Exercise: Reproduce every line of the items below verbatim, with no alterations.

---------- Materials provided

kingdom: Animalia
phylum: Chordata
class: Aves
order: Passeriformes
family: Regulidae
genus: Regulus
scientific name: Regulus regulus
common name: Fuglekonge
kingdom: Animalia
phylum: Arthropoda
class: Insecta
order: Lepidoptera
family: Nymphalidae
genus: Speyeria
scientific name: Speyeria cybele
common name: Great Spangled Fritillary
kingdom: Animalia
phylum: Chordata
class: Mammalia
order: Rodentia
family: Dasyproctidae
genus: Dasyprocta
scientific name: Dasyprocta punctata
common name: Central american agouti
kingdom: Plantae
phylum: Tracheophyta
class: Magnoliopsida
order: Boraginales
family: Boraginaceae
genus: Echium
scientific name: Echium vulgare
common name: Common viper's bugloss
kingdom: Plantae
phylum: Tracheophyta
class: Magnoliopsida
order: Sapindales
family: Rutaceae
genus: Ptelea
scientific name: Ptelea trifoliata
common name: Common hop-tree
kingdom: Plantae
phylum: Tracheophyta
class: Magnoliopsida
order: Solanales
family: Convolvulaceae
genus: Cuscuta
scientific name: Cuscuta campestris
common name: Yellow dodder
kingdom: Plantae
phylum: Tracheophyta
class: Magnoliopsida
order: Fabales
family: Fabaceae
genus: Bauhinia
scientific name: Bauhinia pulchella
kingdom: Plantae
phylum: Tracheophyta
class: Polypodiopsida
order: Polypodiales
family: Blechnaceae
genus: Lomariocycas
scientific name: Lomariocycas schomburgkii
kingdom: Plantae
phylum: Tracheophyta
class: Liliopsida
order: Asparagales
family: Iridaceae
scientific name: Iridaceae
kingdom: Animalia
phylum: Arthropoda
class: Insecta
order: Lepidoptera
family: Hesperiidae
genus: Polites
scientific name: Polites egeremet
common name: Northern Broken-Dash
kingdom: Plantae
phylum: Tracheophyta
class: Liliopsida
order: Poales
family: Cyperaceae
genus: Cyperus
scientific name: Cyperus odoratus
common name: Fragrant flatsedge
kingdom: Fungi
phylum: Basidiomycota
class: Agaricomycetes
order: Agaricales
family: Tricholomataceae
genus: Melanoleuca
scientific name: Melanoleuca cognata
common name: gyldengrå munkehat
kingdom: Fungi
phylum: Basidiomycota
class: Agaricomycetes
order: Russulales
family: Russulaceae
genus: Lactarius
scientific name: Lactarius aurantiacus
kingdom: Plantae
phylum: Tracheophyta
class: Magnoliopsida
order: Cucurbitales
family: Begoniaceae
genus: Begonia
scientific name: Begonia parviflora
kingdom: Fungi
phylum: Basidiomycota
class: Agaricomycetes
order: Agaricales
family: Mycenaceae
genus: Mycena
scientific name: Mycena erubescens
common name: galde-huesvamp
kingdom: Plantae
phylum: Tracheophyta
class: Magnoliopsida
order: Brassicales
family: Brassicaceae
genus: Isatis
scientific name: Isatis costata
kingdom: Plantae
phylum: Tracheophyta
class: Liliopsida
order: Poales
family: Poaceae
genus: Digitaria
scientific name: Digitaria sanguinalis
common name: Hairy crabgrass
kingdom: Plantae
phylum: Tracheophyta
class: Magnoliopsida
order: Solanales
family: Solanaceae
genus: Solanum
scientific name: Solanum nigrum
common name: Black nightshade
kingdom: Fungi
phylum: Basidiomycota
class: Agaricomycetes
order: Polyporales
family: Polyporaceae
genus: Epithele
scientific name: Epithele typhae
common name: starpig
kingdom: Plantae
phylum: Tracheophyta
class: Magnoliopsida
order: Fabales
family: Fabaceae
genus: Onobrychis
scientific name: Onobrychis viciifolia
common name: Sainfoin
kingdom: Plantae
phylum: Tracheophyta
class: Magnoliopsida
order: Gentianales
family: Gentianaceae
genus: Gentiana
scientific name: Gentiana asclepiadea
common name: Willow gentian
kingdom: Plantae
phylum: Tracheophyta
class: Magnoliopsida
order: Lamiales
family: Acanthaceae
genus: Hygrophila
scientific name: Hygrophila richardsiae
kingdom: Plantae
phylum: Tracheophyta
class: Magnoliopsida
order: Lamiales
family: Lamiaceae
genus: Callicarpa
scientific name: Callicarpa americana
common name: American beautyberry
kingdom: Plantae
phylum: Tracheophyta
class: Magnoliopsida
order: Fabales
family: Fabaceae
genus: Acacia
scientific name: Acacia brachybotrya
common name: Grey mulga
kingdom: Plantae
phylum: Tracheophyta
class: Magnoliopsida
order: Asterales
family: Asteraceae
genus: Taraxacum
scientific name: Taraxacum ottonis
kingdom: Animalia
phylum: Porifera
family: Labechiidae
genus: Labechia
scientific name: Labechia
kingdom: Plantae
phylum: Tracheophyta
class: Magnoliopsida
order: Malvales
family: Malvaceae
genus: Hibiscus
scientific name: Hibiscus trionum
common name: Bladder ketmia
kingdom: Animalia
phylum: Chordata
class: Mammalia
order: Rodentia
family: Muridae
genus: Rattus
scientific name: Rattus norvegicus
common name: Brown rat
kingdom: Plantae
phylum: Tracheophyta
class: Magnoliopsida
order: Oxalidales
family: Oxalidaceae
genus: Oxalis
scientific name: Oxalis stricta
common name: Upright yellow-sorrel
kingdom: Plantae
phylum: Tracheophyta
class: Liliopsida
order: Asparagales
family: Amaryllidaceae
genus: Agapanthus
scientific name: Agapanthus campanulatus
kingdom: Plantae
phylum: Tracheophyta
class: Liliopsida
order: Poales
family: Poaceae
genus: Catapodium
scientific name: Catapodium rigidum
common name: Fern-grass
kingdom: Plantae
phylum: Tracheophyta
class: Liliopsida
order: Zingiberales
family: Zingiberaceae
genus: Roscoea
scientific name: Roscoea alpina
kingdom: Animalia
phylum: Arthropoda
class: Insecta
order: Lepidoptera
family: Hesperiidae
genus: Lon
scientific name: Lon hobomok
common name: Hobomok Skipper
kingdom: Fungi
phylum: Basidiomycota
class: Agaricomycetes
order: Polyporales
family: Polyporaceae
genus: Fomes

--------------------

In response:
kingdom: Animalia
phylum: Chordata
class: Aves
order: Passeriformes
family: Regulidae
genus: Regulus
scientific name: Regulus regulus
common name: Fuglekonge
kingdom: Animalia
phylum: Arthropoda
class: Insecta
order: Lepidoptera
family: Nymphalidae
genus: Speyeria
scientific name: Speyeria cybele
common name: Great Spangled Fritillary
kingdom: Animalia
phylum: Chordata
class: Mammalia
order: Rodentia
family: Dasyproctidae
genus: Dasyprocta
scientific name: Dasyprocta punctata
common name: Central american agouti
kingdom: Plantae
phylum: Tracheophyta
class: Magnoliopsida
order: Boraginales
family: Boraginaceae
genus: Echium
scientific name: Echium vulgare
common name: Common viper's bugloss
kingdom: Plantae
phylum: Tracheophyta
class: Magnoliopsida
order: Sapindales
family: Rutaceae
genus: Ptelea
scientific name: Ptelea trifoliata
common name: Common hop-tree
kingdom: Plantae
phylum: Tracheophyta
class: Magnoliopsida
order: Solanales
family: Convolvulaceae
genus: Cuscuta
scientific name: Cuscuta campestris
common name: Yellow dodder
kingdom: Plantae
phylum: Tracheophyta
class: Magnoliopsida
order: Fabales
family: Fabaceae
genus: Bauhinia
scientific name: Bauhinia pulchella
kingdom: Plantae
phylum: Tracheophyta
class: Polypodiopsida
order: Polypodiales
family: Blechnaceae
genus: Lomariocycas
scientific name: Lomariocycas schomburgkii
kingdom: Plantae
phylum: Tracheophyta
class: Liliopsida
order: Asparagales
family: Iridaceae
scientific name: Iridaceae
kingdom: Animalia
phylum: Arthropoda
class: Insecta
order: Lepidoptera
family: Hesperiidae
genus: Polites
scientific name: Polites egeremet
common name: Northern Broken-Dash
kingdom: Plantae
phylum: Tracheophyta
class: Liliopsida
order: Poales
family: Cyperaceae
genus: Cyperus
scientific name: Cyperus odoratus
common name: Fragrant flatsedge
kingdom: Fungi
phylum: Basidiomycota
class: Agaricomycetes
order: Agaricales
family: Tricholomataceae
genus: Melanoleuca
scientific name: Melanoleuca cognata
common name: gyldengrå munkehat
kingdom: Fungi
phylum: Basidiomycota
class: Agaricomycetes
order: Russulales
family: Russulaceae
genus: Lactarius
scientific name: Lactarius aurantiacus
kingdom: Plantae
phylum: Tracheophyta
class: Magnoliopsida
order: Cucurbitales
family: Begoniaceae
genus: Begonia
scientific name: Begonia parviflora
kingdom: Fungi
phylum: Basidiomycota
class: Agaricomycetes
order: Agaricales
family: Mycenaceae
genus: Mycena
scientific name: Mycena erubescens
common name: galde-huesvamp
kingdom: Plantae
phylum: Tracheophyta
class: Magnoliopsida
order: Brassicales
family: Brassicaceae
genus: Isatis
scientific name: Isatis costata
kingdom: Plantae
phylum: Tracheophyta
class: Liliopsida
order: Poales
family: Poaceae
genus: Digitaria
scientific name: Digitaria sanguinalis
common name: Hairy crabgrass
kingdom: Plantae
phylum: Tracheophyta
class: Magnoliopsida
order: Solanales
family: Solanaceae
genus: Solanum
scientific name: Solanum nigrum
common name: Black nightshade
kingdom: Fungi
phylum: Basidiomycota
class: Agaricomycetes
order: Polyporales
family: Polyporaceae
genus: Epithele
scientific name: Epithele typhae
common name: starpig
kingdom: Plantae
phylum: Tracheophyta
class: Magnoliopsida
order: Fabales
family: Fabaceae
genus: Onobrychis
scientific name: Onobrychis viciifolia
common name: Sainfoin
kingdom: Plantae
phylum: Tracheophyta
class: Magnoliopsida
order: Gentianales
family: Gentianaceae
genus: Gentiana
scientific name: Gentiana asclepiadea
common name: Willow gentian
kingdom: Plantae
phylum: Tracheophyta
class: Magnoliopsida
order: Lamiales
family: Acanthaceae
genus: Hygrophila
scientific name: Hygrophila richardsiae
kingdom: Plantae
phylum: Tracheophyta
class: Magnoliopsida
order: Lamiales
family: Lamiaceae
genus: Callicarpa
scientific name: Callicarpa americana
common name: American beautyberry
kingdom: Plantae
phylum: Tracheophyta
class: Magnoliopsida
order: Fabales
family: Fabaceae
genus: Acacia
scientific name: Acacia brachybotrya
common name: Grey mulga
kingdom: Plantae
phylum: Tracheophyta
class: Magnoliopsida
order: Asterales
family: Asteraceae
genus: Taraxacum
scientific name: Taraxacum ottonis
kingdom: Animalia
phylum: Porifera
family: Labechiidae
genus: Labechia
scientific name: Labechia
kingdom: Plantae
phylum: Tracheophyta
class: Magnoliopsida
order: Malvales
family: Malvaceae
genus: Hibiscus
scientific name: Hibiscus trionum
common name: Bladder ketmia
kingdom: Animalia
phylum: Chordata
class: Mammalia
order: Rodentia
family: Muridae
genus: Rattus
scientific name: Rattus norvegicus
common name: Brown rat
kingdom: Plantae
phylum: Tracheophyta
class: Magnoliopsida
order: Oxalidales
family: Oxalidaceae
genus: Oxalis
scientific name: Oxalis stricta
common name: Upright yellow-sorrel
kingdom: Plantae
phylum: Tracheophyta
class: Liliopsida
order: Asparagales
family: Amaryllidaceae
genus: Agapanthus
scientific name: Agapanthus campanulatus
kingdom: Plantae
phylum: Tracheophyta
class: Liliopsida
order: Poales
family: Poaceae
genus: Catapodium
scientific name: Catapodium rigidum
common name: Fern-grass
kingdom: Plantae
phylum: Tracheophyta
class: Liliopsida
order: Zingiberales
family: Zingiberaceae
genus: Roscoea
scientific name: Roscoea alpina
kingdom: Animalia
phylum: Arthropoda
class: Insecta
order: Lepidoptera
family: Hesperiidae
genus: Lon
scientific name: Lon hobomok
common name: Hobomok Skipper
kingdom: Fungi
phylum: Basidiomycota
class: Agaricomycetes
order: Polyporales
family: Polyporaceae
genus: Fomes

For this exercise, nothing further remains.